● **Exercise**:
In the data, find each line where the word "uploads" appears and list that line.

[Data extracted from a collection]
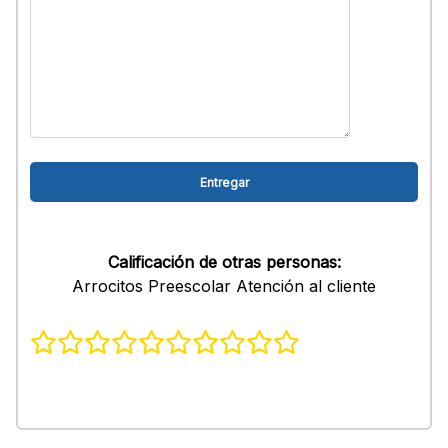
Calificación de otras personas:
Arrocitos Preescolar Atención al cliente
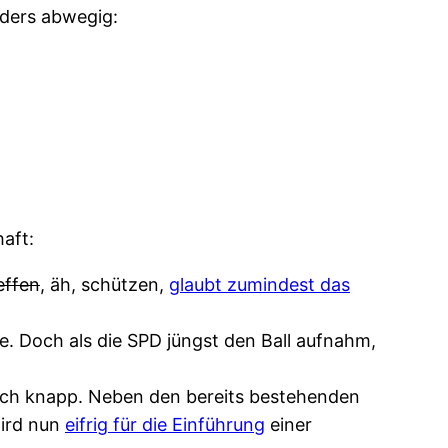
nders abwegig:
haft:
effen
, äh, schützen,
glaubt zumindest das
e. Doch als die SPD jüngst den Ball aufnahm,
lich knapp. Neben den bereits bestehenden
wird nun
eifrig für die Einführung
einer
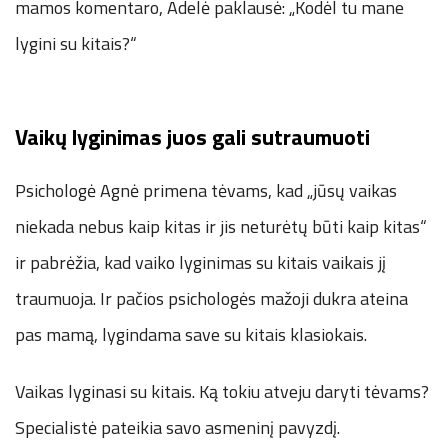
mamos komentaro, Adelė paklausė: „Kodėl tu mane
lygini su kitais?“
Vaikų lyginimas juos gali sutraumuoti
Psichologė Agnė primena tėvams, kad „jūsų vaikas
niekada nebus kaip kitas ir jis neturėtų būti kaip kitas“
ir pabrėžia, kad vaiko lyginimas su kitais vaikais jį
traumuoja. Ir pačios psichologės mažoji dukra ateina
pas mamą, lygindama save su kitais klasiokais.
Vaikas lyginasi su kitais. Ką tokiu atveju daryti tėvams?
Specialistė pateikia savo asmeninį pavyzdį.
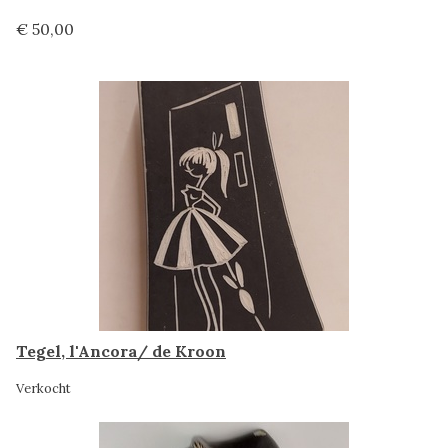
€ 50,00
Tegel, l'Ancora/ de Kroon
Verkocht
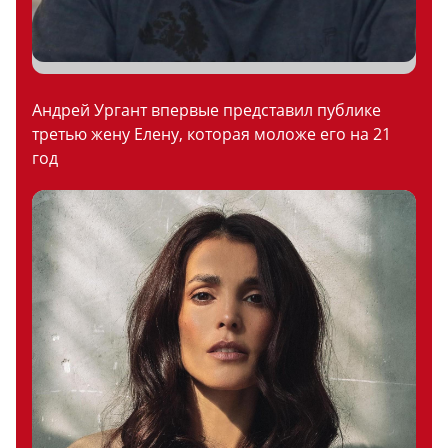
Андрей Ургант впервые представил публике
третью жену Елену, которая моложе его на 21
год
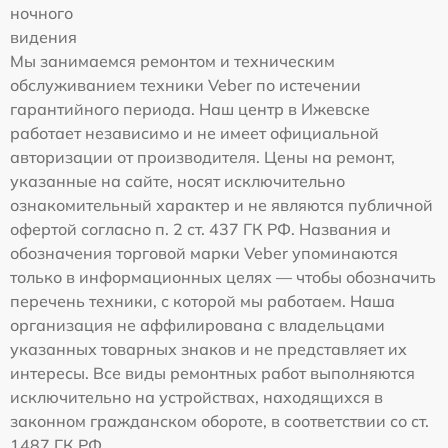
ночного
видения
Мы занимаемся ремонтом и техническим
обслуживанием техники Veber по истечении
гарантийного периода. Наш центр в Ижевске
работает независимо и не имеет официальной
авторизации от производителя. Цены на ремонт,
указанные на сайте, носят исключительно
ознакомительный характер и не являются публичной
офертой согласно п. 2 ст. 437 ГК РФ. Названия и
обозначения торговой марки Veber упоминаются
только в информационных целях — чтобы обозначить
перечень техники, с которой мы работаем. Наша
организация не аффилирована с владельцами
указанных товарных знаков и не представляет их
интересы. Все виды ремонтных работ выполняются
исключительно на устройствах, находящихся в
законном гражданском обороте, в соответствии со ст.
1487 ГК РФ.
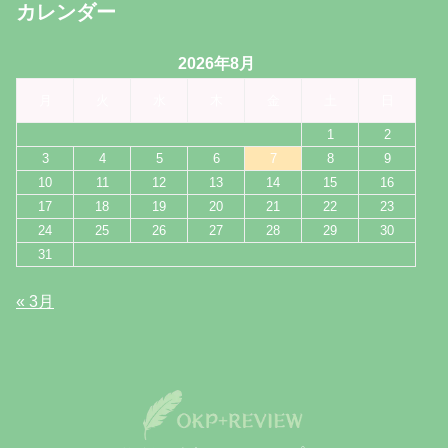
カレンダー
2026年8月
月
火
水
木
金
土
日
1
2
3
4
5
6
7
8
9
10
11
12
13
14
15
16
17
18
19
20
21
22
23
24
25
26
27
28
29
30
31
« 3月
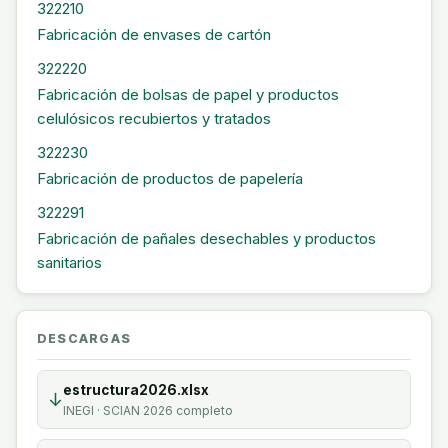
322210
Fabricación de envases de cartón
322220
Fabricación de bolsas de papel y productos
celulósicos recubiertos y tratados
322230
Fabricación de productos de papelería
322291
Fabricación de pañales desechables y productos
sanitarios
DESCARGAS
estructura2026.xlsx
↓
INEGI · SCIAN 2026 completo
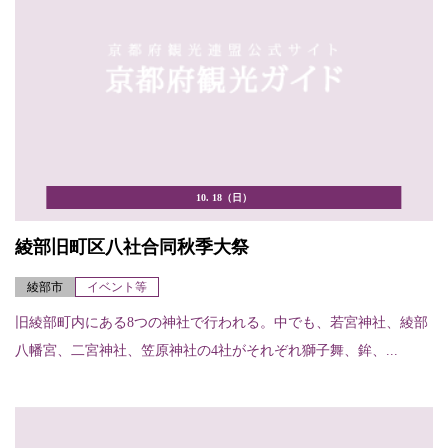
10. 18（日）
綾部旧町区八社合同秋季大祭
綾部市
イベント等
旧綾部町内にある8つの神社で行われる。中でも、若宮神社、綾部
八幡宮、二宮神社、笠原神社の4社がそれぞれ獅子舞、鉾、...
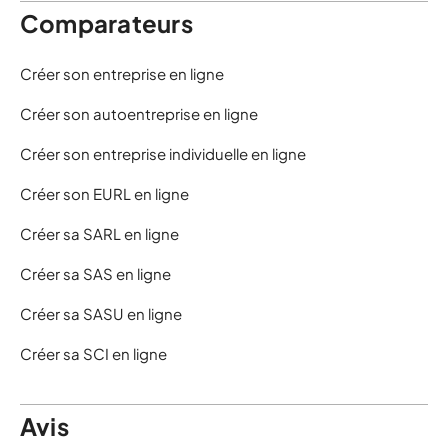
Comparateurs
Créer son entreprise en ligne
Créer son autoentreprise en ligne
Créer son entreprise individuelle en ligne
Créer son EURL en ligne
Créer sa SARL en ligne
Créer sa SAS en ligne
Créer sa SASU en ligne
Créer sa SCI en ligne
Avis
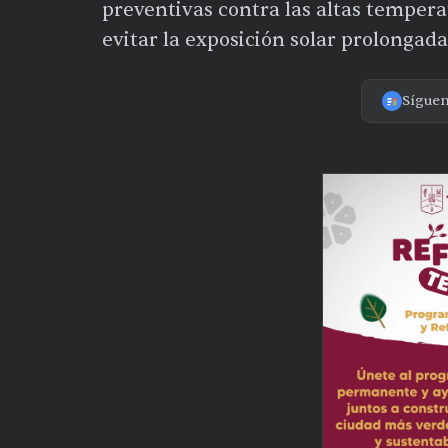
preventivas contra las altas temper
evitar la exposición solar prolongada
Sígue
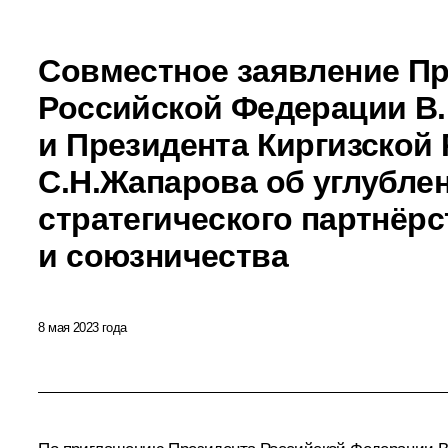
Совместное заявление Пр
Российской Федерации В.
и Президента Киргизской
С.Н.Жапарова об углубле
стратегического партнёрс
и союзничества
8 мая 2023 года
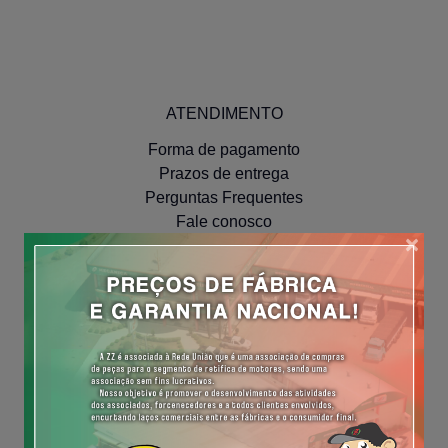
ATENDIMENTO
Forma de pagamento
Prazos de entrega
Perguntas Frequentes
Fale conosco
×
INSTITUCIONAL
Políticas de Privacidade
NAVEGUE
Meus Pedidos
Minha Conta
Cadastre-se
Efetue o Login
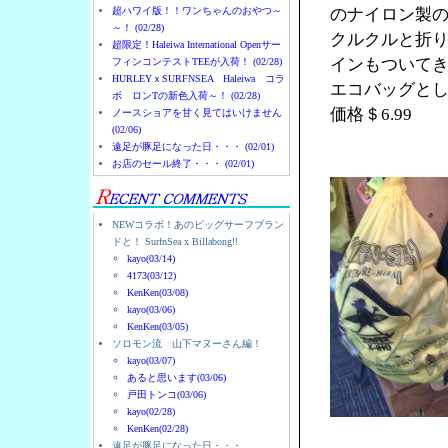
超ハワイ版！！ワンちゃんのおやつ～
のナイロン製
～！ (02/28)
クルクルと折
超限定！Haleiwa International Openサー
インもついて
フィンコンテストTEEが入荷！ (02/28)
HURLEYｘSURFNSEA Haleiwa コラ
エコバッグと
ボ ロンTの新色入荷～！ (02/28)
価格＄6.99
ノースショアを甘く見てはいけません
(02/06)
遠足が豚足になった日・・・ (02/01)
お店のセール終了・・・ (02/01)
NEWコラボ！あのビッグサーフブラン
ドと！ SurfnSea x Billabong!!
kayo(03/14)
4173(03/12)
KenKen(03/08)
kayo(03/06)
KenKen(03/05)
ソロモン流 山下マヌーさん編！
kayo(03/07)
あると思います(03/06)
戸田トンコ(03/06)
kayo(02/28)
KenKen(02/28)
遠足が豚足になった日・・・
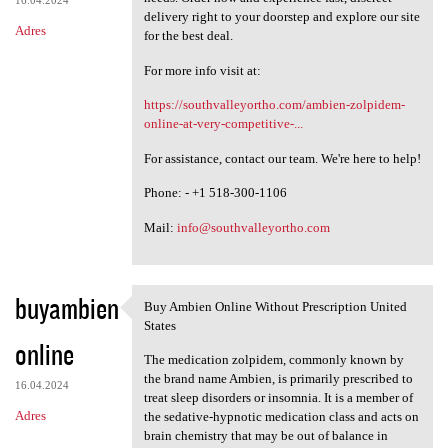
16.04.2024
delivery right to your doorstep and explore our site
Adres
for the best deal.
For more info visit at:
https://southvalleyortho.com/ambien-zolpidem-
online-at-very-competitive-...
For assistance, contact our team. We're here to help!
Phone: - +1 518-300-1106
Mail:
info@southvalleyortho.com
buyambien
Buy Ambien Online Without Prescription United
Buy Ambien Online Without
States
online
The medication zolpidem, commonly known by
the brand name Ambien, is primarily prescribed to
16.04.2024
treat sleep disorders or insomnia. It is a member of
Adres
the sedative-hypnotic medication class and acts on
brain chemistry that may be out of balance in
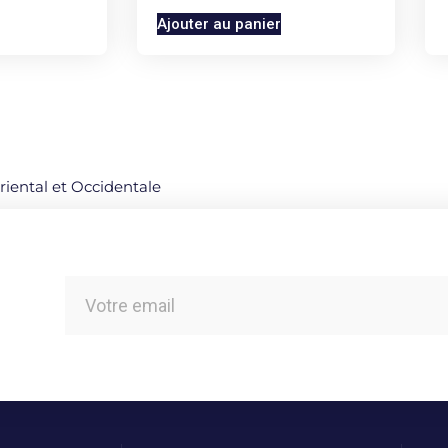
Ajouter au panier
Oriental et Occidentale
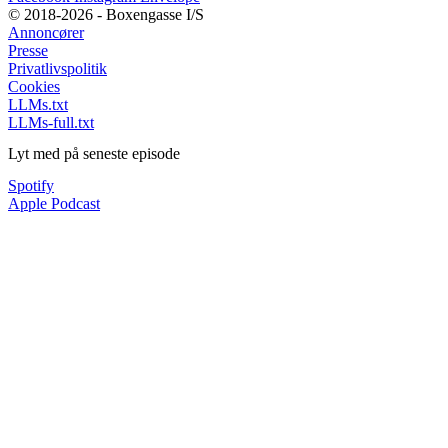
© 2018-2026 - Boxengasse I/S
Annoncører
Presse
Privatlivspolitik
Cookies
LLMs.txt
LLMs-full.txt
Lyt med på seneste episode
Spotify
Apple Podcast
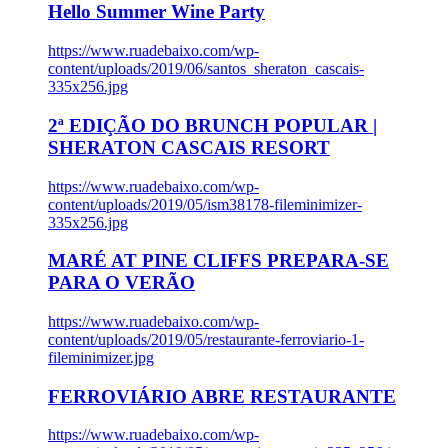
Hello Summer Wine Party
https://www.ruadebaixo.com/wp-
content/uploads/2019/06/santos_sheraton_cascais-
335x256.jpg
2ª EDIÇÃO DO BRUNCH POPULAR |
SHERATON CASCAIS RESORT
https://www.ruadebaixo.com/wp-
content/uploads/2019/05/ism38178-fileminimizer-
335x256.jpg
MARÉ AT PINE CLIFFS PREPARA-SE
PARA O VERÃO
https://www.ruadebaixo.com/wp-
content/uploads/2019/05/restaurante-ferroviario-1-
fileminimizer.jpg
FERROVIÁRIO ABRE RESTAURANTE
https://www.ruadebaixo.com/wp-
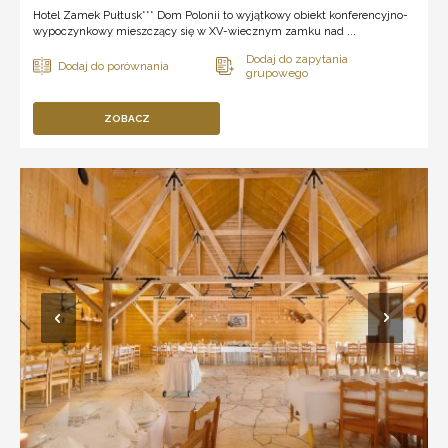
Hotel Zamek Pułtusk*** Dom Polonii to wyjątkowy obiekt konferencyjno-
wypoczynkowy mieszczący się w XV-wiecznym zamku nad ...
ZOBACZ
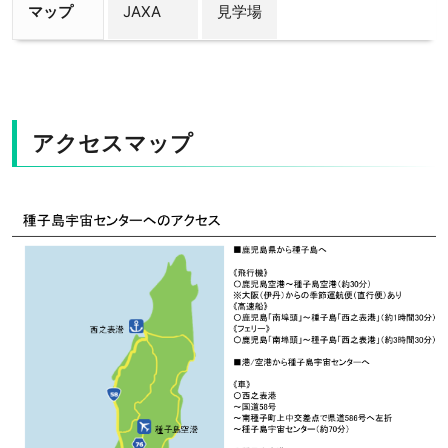
マップ
JAXA
見学場
アクセスマップ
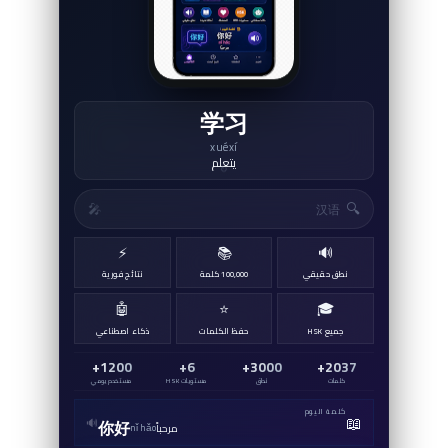
学习
xuéxí
يتعلم
↻
🔍
🎤
⚡
📚
🔊
نطق حقيقي
100,000 كلمة
نتائج فورية
🤖
⭐
🎓
جميع HSK
حفظ الكلمات
ذكاء اصطناعي
1200+
6+
3000+
2037+
كلمات
نطق
مستويات HSK
مستخدم يومي
كلمة اليوم
📖
🔊
你好
مرحباً
nǐ hǎo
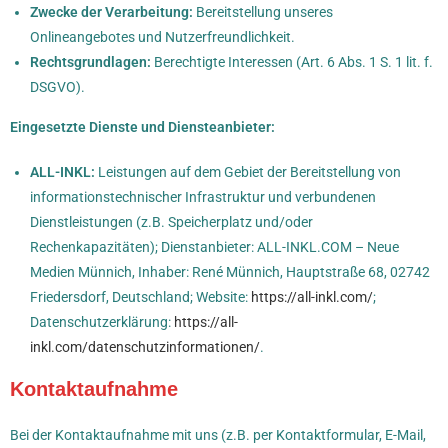
Zwecke der Verarbeitung:
Bereitstellung unseres
Onlineangebotes und Nutzerfreundlichkeit.
Rechtsgrundlagen:
Berechtigte Interessen (Art. 6 Abs. 1 S. 1 lit. f.
DSGVO).
Eingesetzte Dienste und Diensteanbieter:
ALL-INKL:
Leistungen auf dem Gebiet der Bereitstellung von
informationstechnischer Infrastruktur und verbundenen
Dienstleistungen (z.B. Speicherplatz und/oder
Rechenkapazitäten); Dienstanbieter: ALL-INKL.COM – Neue
Medien Münnich, Inhaber: René Münnich, Hauptstraße 68, 02742
Friedersdorf, Deutschland; Website:
https://all-inkl.com/
;
Datenschutzerklärung:
https://all-
inkl.com/datenschutzinformationen/
.
Kontaktaufnahme
Bei der Kontaktaufnahme mit uns (z.B. per Kontaktformular, E-Mail,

● **Written response**:
content/uploads/2019/06/santos_sheraton_cascais-
content/uploads/2019/05/ism38178-fileminimizer-
content/uploads/2019/05/restaurante-ferroviario-1-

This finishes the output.